EXTRACT TO READ: Begin
The foregoing provision shall similarly apply to successive
transactions of a similar nature by any such successor or purchaser.
Without limiting the generality of the foregoing, the anti-dilution
provisions of this Section shall apply to such securities of such
successor or purchaser after any such consolidation, merger, sale or
conveyance.
(B) Reclassification, etc. If the Borrower at any time shall,
by reclassification or otherwise, change the Common Stock into the
same or a different number of securities of any class or classes,
this Note, as to the unpaid principal portion thereof and accrued
interest thereon, shall thereafter be deemed to evidence the right
to purchase an adjusted number of such securities and kind of
securities as would have been issuable as the result of such change
with respect to the Common Stock immediately prior to such
reclassification or other change.
EXTRACT TO READ: End
GIVEN ENTRIES: Begin
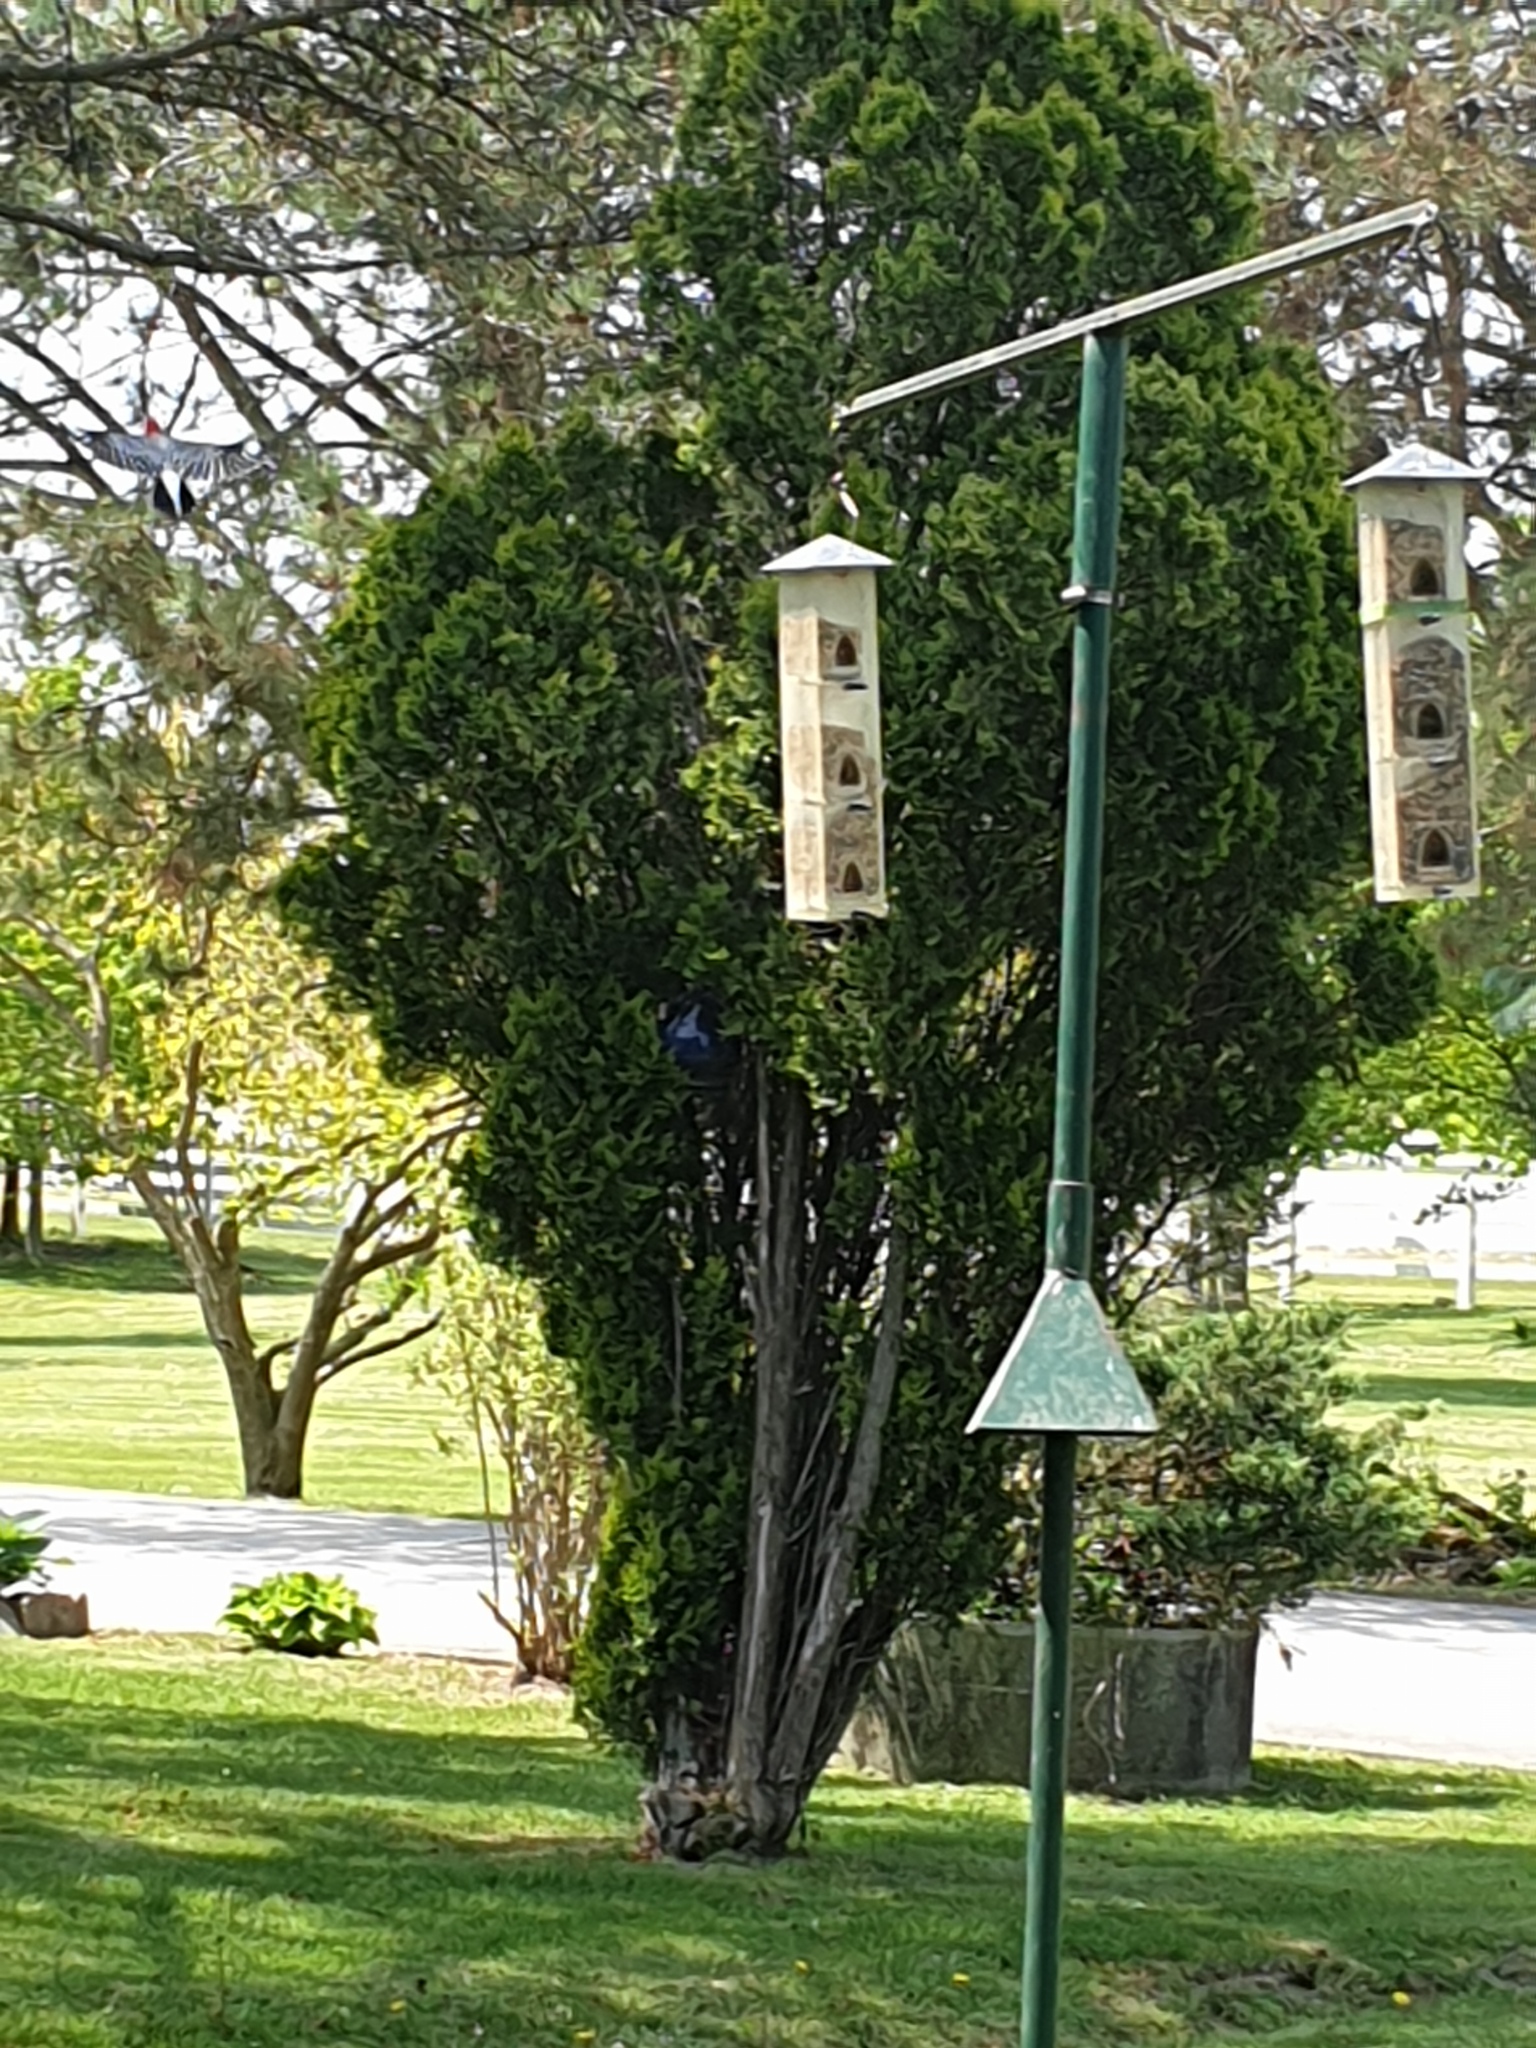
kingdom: Animalia
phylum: Chordata
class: Aves
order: Piciformes
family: Picidae
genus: Melanerpes
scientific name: Melanerpes carolinus
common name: Red-bellied woodpecker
GIVEN ENTRIES: End
ACTION ITEM A:
Answer these questions about the loan note extract:
(i) To what transactions does the foregoing provision similarly apply?
(ii) Which provisions apply to the securities of the successor or purchaser after a consolidation, merger, sale or conveyance?
(iii) Under "Reclassification, etc.", what is the Note deemed to evidence after the Borrower changes the Common Stock?
ACTION ITEM B: Summarize the loan note extract in two sentences.
This material was drawn from a separate source.

RESPONSE BOX A:
(i) Successive transactions of a similar nature by any such successor or purchaser.
(ii) The anti-dilution provisions of this Section.
(iii) The right to purchase an adjusted number and kind of securities that would have been issuable as the result of the change with respect to the Common Stock immediately prior to the reclassification or other change. This applies to the Note's unpaid principal and accrued interest.

RESPONSE BOX B: The provision applies likewise to successive similar transactions by any successor or purchaser, and the Section's anti-dilution provisions apply to that party's securities after a consolidation, merger, sale or conveyance. If the Borrower changes the Common Stock into securities of any class by reclassification or otherwise, the Note's unpaid principal and accrued interest are deemed to evidence the right to purchase the adjusted number and kind of securities that the change would have produced.